Dehumanization

Dehumanization is a process by which members of a group of people assert the "inferiority" of another group through subtle or overt acts or statements. Dehumanization may be directed by an organization (such as a state) or may be the composite of individual sentiments and actions, as with some types of de facto racism. State-organized dehumanization has been directed against perceived racial or ethnic groups, nationalities (or "foreigners" in general), religious groups, sexes, sexual minorities, disabled people as a class, economic and social classes, and many other groups.

Sociologists and historians often view dehumanization as central to some or all types of wars. Democratic governments sometimes present "enemy" civillians or soldiers as less than human so that voters will be more likely to support a war they may otherwise consider mass murder. Dictatorships use the same process to prevent opposition by citizens. Such efforts often depend on preexisting racist or otherwise biased beliefs, which governments play upon through various types of media, presenting "enemies" as barbaric, undeserving of rights, and a threat to the nation. Alternately, states sometimes present the enemy government or way of life as barbaric and its citizens as childlike and incapable of managing their own affairs. Such arguments have been used as a pretext for colonialism.

The Holocaust of WW2 and the Rwandan Genocide have both been cited as atrocities predicated upon government-organized campaigns of dehumanization, while crimes like lynching are often thought of as the result of popular bigotry and government apathy. Anthropologists Ashley Montagu and Floyd Matson famously wrote that dehumanization might well be considered "the fifth horsemen of the apocalypse" because of the inestimable damage it has dealt to society. When people become things, the logic follows, they become dispensable - and any atrocity can be justified.

Dehumanization can be seen outside of overtly violent conflicts, as in political debates where opponents are presented as collectively stupid or inherently evil. Such "good-versus-evil" claims help end substantive debate. (See also thought-terminating cliché).


Methods of dehumanization

A common theme is that of scapegoating, where dehumanizing the target provides a release from guilt for the person that scapegoats them, who typically begins to see themselves as a victim of the dehumanized person, rather than as a potential oppressor.
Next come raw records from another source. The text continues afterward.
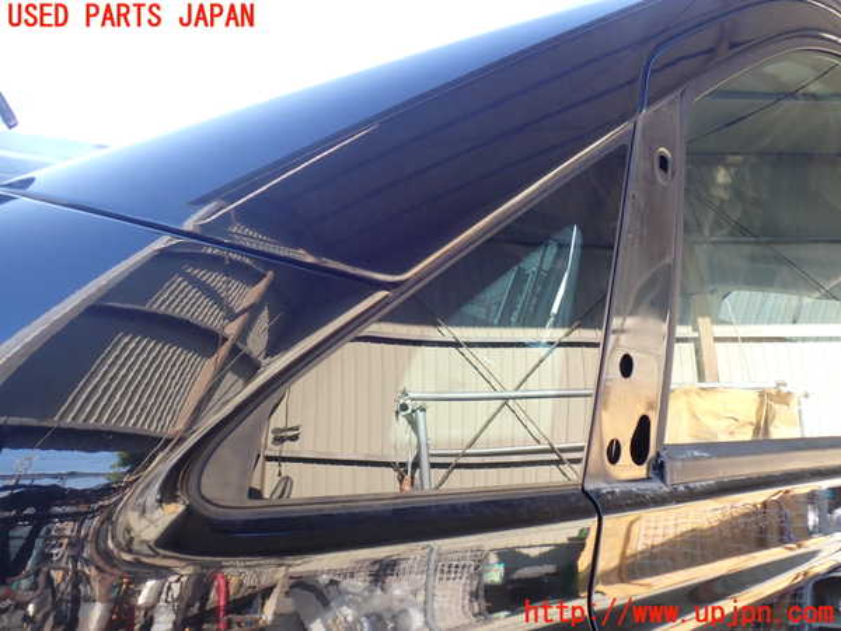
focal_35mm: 30
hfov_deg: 60.0
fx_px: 729
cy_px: 316
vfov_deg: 46.8
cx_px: 420
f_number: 3.2
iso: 100
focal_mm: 5.4
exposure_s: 1/60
Ethnic stereotypes and racism are among the most powerful tools used to dehumanize people in the eyes of others. The Nazis carried out a successful campaign of anti-Semitic propaganda to dehumanize the Jews in the Germany in the 1930s, describing them as "rats" or "vermin" and arguing that they threatened the "racial purity" of Aryans. This helped justify oppression of the Jews, culminating in the Holocaust.

In war, the enemy is generally demonized, with ethnic slurs being used to dehumanize them to the point where killing them becomes morally acceptable.